## Records for this task:

[BEGIN]

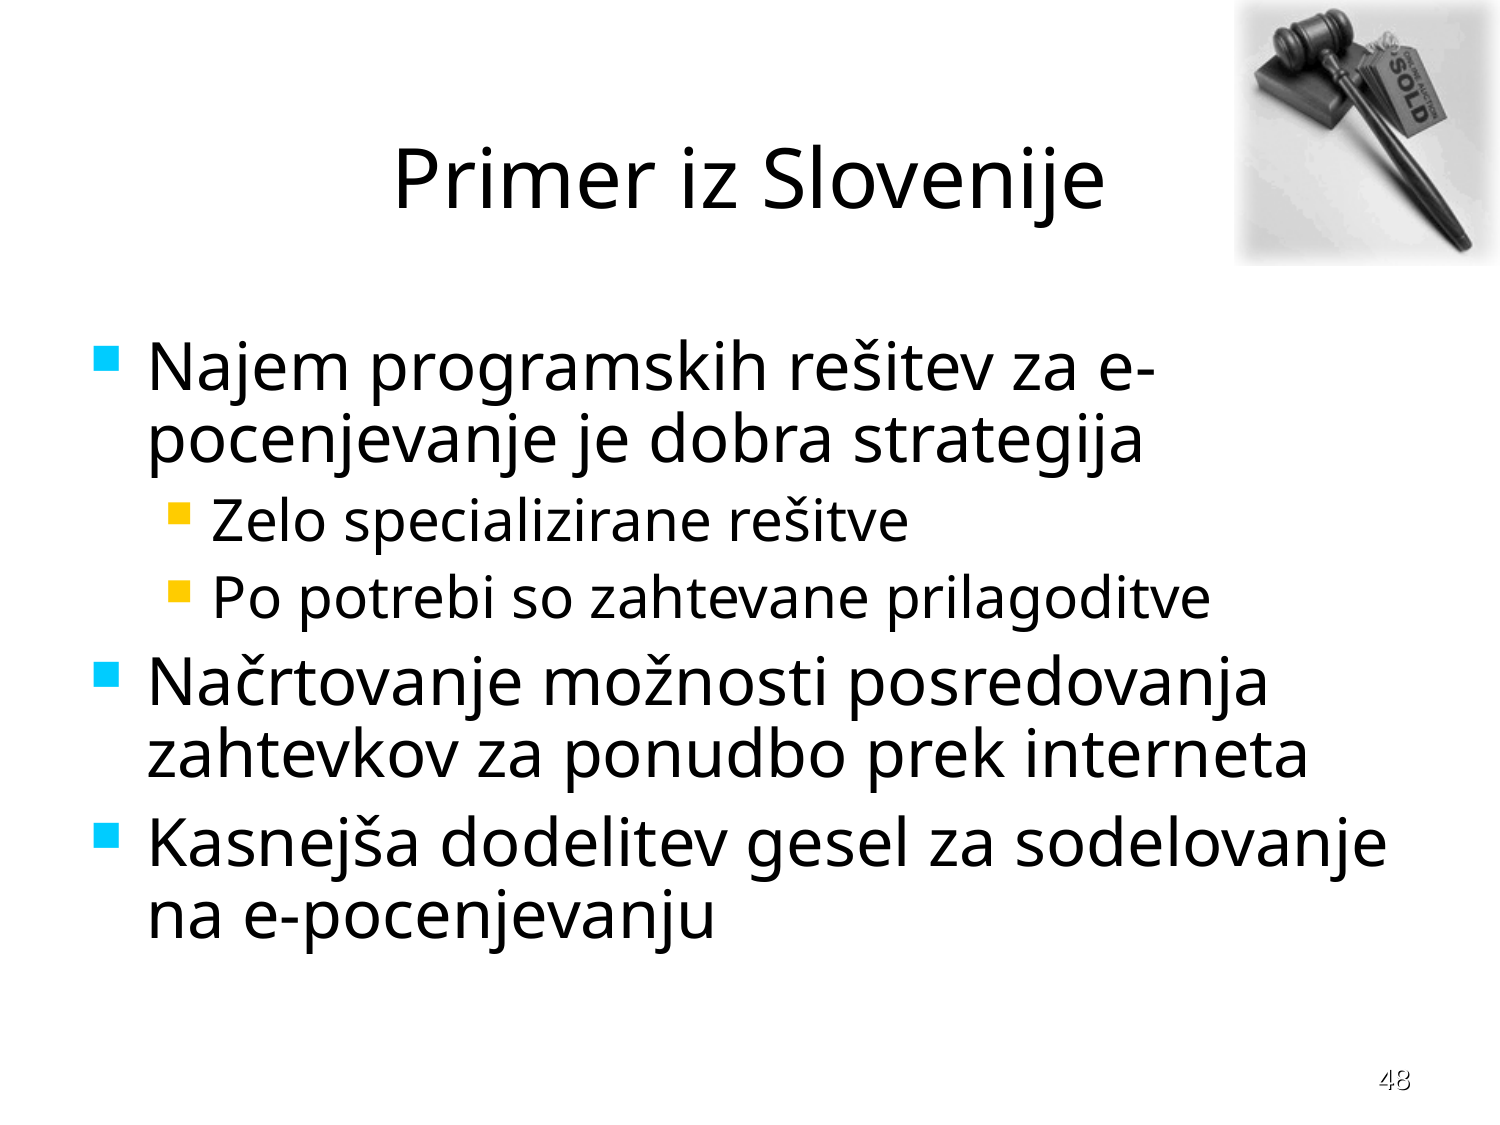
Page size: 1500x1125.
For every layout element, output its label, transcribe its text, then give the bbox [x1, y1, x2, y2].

picture [1234, 0, 1500, 266]
title Primer iz Slovenije [75, 62, 1426, 288]
text_box <number> [1074, 1024, 1426, 1103]
list Najem programskih rešitev za e-pocenjevanje je dobra strategija Zelo specializirane rešitve Po potrebi so zahtevane prilagoditve Načrtovanje možnosti posredovanja zahtevkov za ponudbo prek interneta Kasnejša dodelitev gesel za sodelovanje na e-pocenjevanju [75, 324, 1426, 1001]
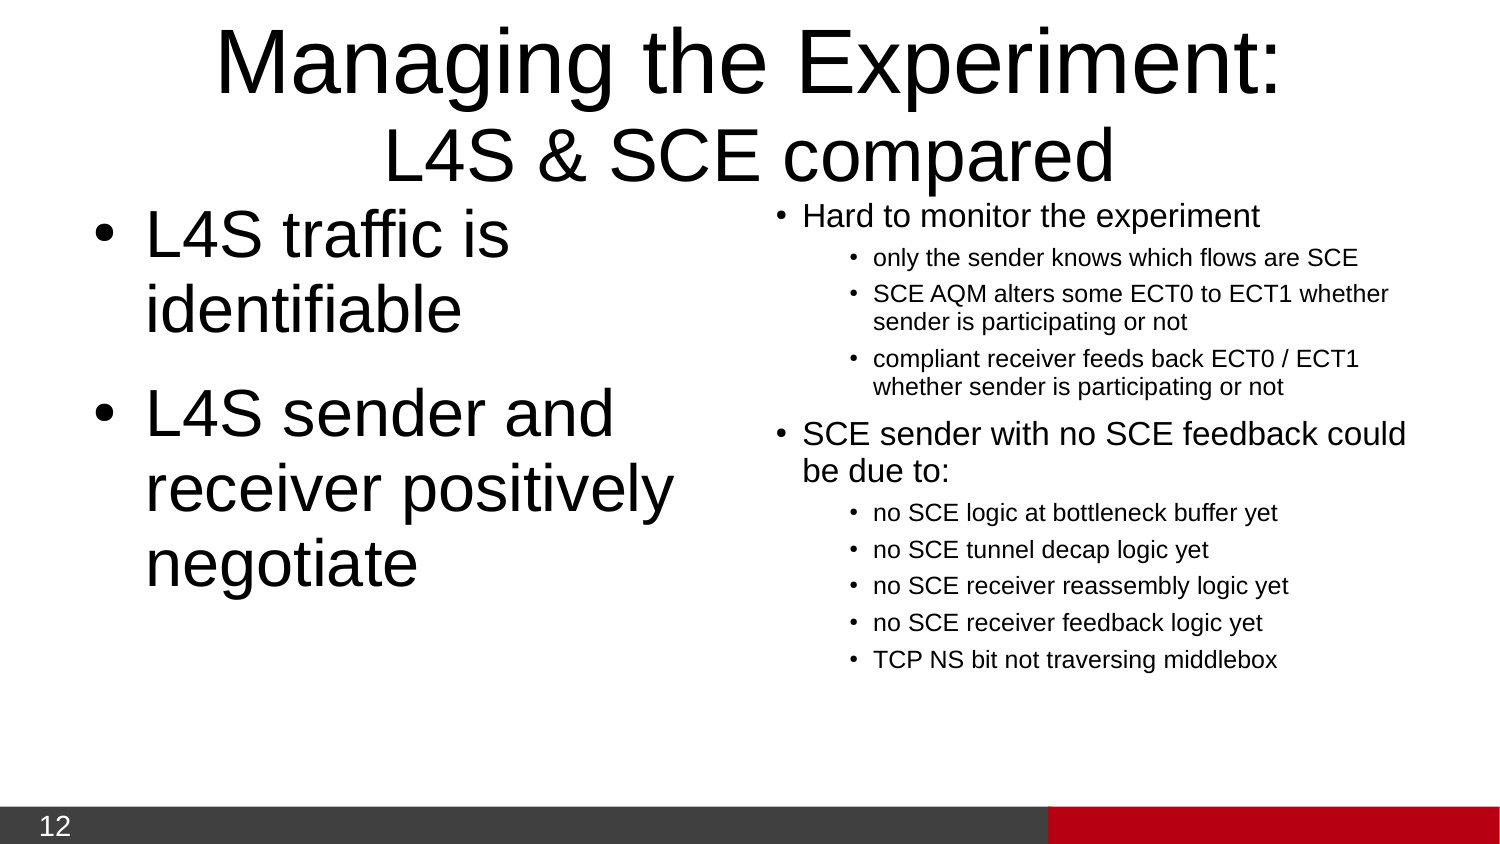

[END]

## Brief:
Could you rewrite these lines with "bbox" changed to "bounding box" and everything else left as is? Leave out the pictures.

## Response:
Page size: 1500x1125.
For every layout element, output its label, transcribe its text, then give the bounding box [x1, y1, x2, y2].

picture [1234, 0, 1500, 266]
title Primer iz Slovenije [75, 62, 1426, 288]
text_box <number> [1074, 1024, 1426, 1103]
list Najem programskih rešitev za e-pocenjevanje je dobra strategija Zelo specializirane rešitve Po potrebi so zahtevane prilagoditve Načrtovanje možnosti posredovanja zahtevkov za ponudbo prek interneta Kasnejša dodelitev gesel za sodelovanje na e-pocenjevanju [75, 324, 1426, 1001]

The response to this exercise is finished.